HOW TO COMPLETE THIS TASK — Take each line of the records below that contains the string "Prasad" and copy it.

(Stored data entries)

*** Block opens ***

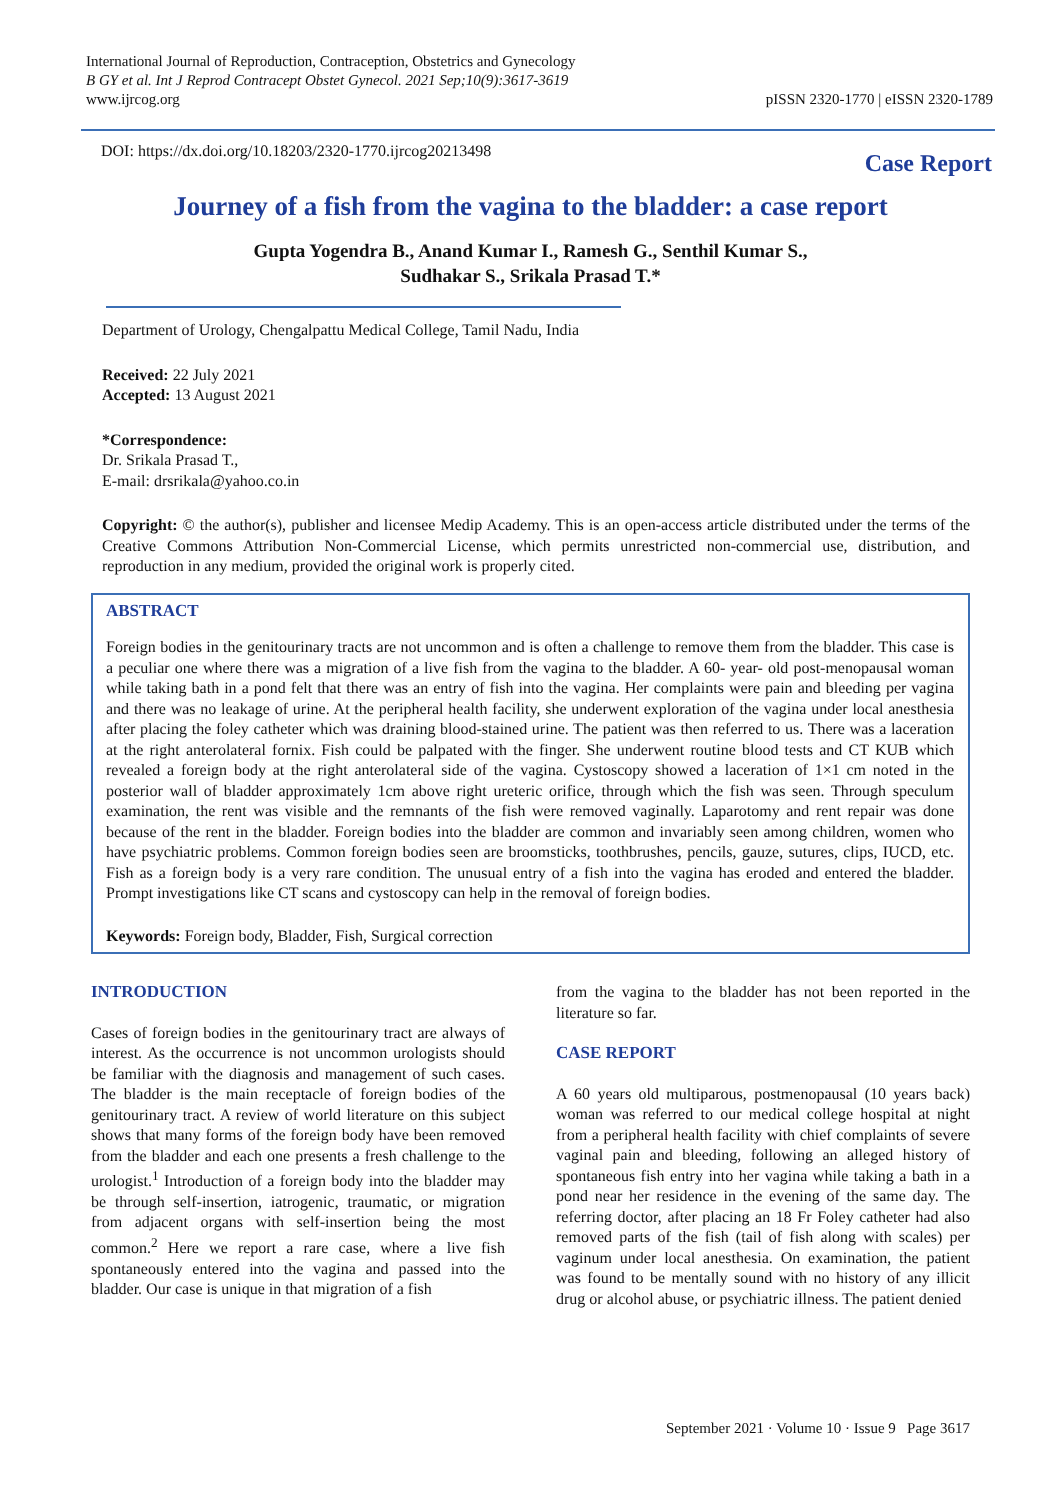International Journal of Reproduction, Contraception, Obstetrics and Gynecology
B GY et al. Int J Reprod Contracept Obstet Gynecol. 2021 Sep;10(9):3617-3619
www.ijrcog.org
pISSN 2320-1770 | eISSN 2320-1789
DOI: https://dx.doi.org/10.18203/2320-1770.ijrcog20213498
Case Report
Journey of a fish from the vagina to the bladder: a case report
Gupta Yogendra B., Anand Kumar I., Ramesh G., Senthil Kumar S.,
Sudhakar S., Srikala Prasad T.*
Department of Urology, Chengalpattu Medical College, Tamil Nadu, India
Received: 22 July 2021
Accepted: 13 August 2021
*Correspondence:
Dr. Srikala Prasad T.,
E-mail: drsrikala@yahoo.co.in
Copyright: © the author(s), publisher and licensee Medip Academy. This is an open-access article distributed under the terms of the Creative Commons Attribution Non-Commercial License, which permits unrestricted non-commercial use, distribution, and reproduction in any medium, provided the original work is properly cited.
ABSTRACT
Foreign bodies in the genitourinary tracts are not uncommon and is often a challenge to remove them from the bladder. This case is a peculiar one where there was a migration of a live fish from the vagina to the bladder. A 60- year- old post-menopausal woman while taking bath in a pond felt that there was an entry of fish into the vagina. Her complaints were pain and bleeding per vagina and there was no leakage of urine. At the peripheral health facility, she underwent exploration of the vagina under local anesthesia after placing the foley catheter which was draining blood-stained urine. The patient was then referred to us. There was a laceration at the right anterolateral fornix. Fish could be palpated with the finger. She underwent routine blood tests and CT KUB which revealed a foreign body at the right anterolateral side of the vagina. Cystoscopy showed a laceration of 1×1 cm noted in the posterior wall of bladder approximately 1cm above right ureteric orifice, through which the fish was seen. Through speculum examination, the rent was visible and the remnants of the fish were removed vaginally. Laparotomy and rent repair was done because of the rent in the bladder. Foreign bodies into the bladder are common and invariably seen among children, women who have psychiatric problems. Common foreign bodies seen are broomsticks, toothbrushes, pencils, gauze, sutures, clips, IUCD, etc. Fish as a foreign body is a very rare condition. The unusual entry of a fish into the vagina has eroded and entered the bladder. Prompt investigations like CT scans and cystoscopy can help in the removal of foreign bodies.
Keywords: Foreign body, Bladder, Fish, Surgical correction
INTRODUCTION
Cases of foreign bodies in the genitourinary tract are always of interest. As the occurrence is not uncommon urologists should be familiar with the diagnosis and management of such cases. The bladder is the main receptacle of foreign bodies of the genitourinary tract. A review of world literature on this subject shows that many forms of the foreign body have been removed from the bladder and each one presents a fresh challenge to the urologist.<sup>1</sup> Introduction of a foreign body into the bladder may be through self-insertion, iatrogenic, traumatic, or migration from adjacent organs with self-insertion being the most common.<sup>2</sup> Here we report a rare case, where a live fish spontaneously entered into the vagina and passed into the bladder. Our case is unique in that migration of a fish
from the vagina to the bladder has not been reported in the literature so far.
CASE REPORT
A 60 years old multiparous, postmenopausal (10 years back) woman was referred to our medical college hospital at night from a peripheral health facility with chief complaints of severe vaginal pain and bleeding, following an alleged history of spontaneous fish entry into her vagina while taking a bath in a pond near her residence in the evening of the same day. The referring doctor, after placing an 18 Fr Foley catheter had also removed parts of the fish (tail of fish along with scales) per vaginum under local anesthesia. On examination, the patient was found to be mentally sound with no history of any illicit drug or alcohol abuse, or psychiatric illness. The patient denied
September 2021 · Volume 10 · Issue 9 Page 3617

*** Block closes ***
*** Block opens ***

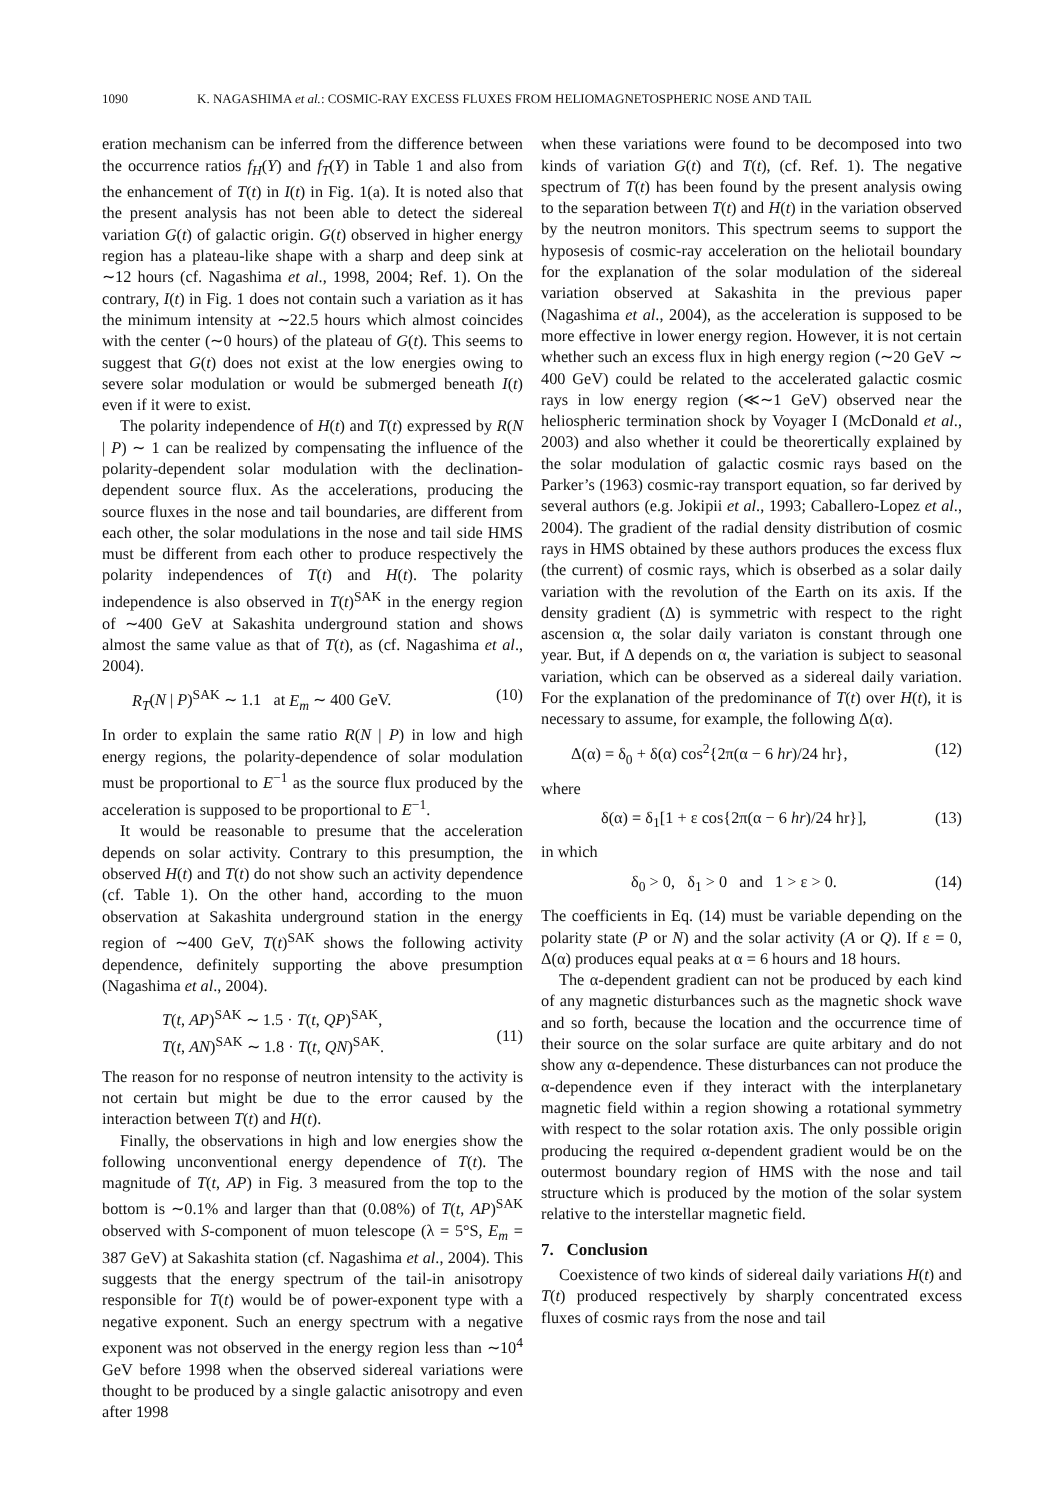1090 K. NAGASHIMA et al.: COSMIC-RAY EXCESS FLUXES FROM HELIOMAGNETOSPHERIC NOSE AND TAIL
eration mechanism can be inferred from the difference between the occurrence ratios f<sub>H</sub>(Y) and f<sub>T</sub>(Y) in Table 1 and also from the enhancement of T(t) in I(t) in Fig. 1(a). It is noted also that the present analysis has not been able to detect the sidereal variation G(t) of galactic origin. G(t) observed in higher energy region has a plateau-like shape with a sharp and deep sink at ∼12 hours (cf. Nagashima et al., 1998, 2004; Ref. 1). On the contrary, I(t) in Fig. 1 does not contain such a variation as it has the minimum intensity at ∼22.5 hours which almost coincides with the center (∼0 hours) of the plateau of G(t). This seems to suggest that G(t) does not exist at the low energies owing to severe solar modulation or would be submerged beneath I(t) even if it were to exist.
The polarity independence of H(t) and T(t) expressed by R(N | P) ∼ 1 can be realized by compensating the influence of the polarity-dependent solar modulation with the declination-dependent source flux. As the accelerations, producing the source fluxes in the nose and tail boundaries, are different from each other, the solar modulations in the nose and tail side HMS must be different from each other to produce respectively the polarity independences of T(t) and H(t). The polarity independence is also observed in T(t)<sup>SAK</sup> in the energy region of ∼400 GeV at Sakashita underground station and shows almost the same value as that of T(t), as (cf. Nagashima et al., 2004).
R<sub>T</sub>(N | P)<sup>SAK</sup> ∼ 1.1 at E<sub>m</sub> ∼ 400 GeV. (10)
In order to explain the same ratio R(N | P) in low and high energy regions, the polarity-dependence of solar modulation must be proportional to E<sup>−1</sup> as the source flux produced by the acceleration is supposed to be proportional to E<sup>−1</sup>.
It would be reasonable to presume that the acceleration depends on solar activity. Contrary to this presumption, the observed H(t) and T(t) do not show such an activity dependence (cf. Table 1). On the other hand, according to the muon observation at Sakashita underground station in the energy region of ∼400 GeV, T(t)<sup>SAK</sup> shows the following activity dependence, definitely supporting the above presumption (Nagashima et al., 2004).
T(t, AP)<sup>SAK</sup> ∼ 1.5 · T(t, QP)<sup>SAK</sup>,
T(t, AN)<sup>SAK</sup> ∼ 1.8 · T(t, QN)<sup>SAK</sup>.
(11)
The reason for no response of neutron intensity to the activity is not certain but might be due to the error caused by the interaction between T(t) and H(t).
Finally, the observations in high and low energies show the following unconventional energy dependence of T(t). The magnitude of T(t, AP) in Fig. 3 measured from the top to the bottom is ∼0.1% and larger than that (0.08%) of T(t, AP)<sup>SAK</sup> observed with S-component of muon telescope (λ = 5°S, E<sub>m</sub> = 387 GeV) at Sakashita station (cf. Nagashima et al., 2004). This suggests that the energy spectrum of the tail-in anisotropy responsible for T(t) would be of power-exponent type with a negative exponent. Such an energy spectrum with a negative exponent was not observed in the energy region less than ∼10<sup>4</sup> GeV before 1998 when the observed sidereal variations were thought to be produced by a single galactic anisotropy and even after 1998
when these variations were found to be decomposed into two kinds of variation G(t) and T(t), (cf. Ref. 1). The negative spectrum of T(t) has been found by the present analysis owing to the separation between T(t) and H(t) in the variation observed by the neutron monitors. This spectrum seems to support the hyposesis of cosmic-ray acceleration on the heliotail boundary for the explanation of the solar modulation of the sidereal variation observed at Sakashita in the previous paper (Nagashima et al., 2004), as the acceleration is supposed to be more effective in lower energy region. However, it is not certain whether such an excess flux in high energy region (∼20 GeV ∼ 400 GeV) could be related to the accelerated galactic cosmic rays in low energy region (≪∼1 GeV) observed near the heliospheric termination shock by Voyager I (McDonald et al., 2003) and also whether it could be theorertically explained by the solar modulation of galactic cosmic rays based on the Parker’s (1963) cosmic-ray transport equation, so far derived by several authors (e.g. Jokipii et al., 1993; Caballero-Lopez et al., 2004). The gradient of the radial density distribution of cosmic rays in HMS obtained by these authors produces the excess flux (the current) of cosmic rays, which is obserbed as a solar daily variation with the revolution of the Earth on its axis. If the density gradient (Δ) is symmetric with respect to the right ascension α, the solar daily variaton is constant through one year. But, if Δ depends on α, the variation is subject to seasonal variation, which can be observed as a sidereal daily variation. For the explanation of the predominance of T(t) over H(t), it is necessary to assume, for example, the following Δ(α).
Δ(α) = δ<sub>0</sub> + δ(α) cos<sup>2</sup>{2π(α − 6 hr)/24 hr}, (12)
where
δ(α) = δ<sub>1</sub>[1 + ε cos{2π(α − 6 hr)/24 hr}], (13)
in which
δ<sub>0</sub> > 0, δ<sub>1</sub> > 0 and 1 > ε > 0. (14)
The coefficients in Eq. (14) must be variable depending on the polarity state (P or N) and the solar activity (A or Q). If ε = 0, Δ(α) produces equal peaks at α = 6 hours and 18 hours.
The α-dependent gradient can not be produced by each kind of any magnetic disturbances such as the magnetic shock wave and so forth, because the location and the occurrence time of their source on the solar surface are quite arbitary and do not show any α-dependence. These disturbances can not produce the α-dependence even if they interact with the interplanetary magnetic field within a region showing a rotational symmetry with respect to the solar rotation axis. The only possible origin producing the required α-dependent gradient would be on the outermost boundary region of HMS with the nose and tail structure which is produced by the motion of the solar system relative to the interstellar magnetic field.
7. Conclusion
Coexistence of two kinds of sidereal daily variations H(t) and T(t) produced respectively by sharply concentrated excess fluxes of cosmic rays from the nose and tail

*** Block closes ***

ANSWER TO THE PROBLEM —
Sudhakar S., Srikala Prasad T.*
Dr. Srikala Prasad T.,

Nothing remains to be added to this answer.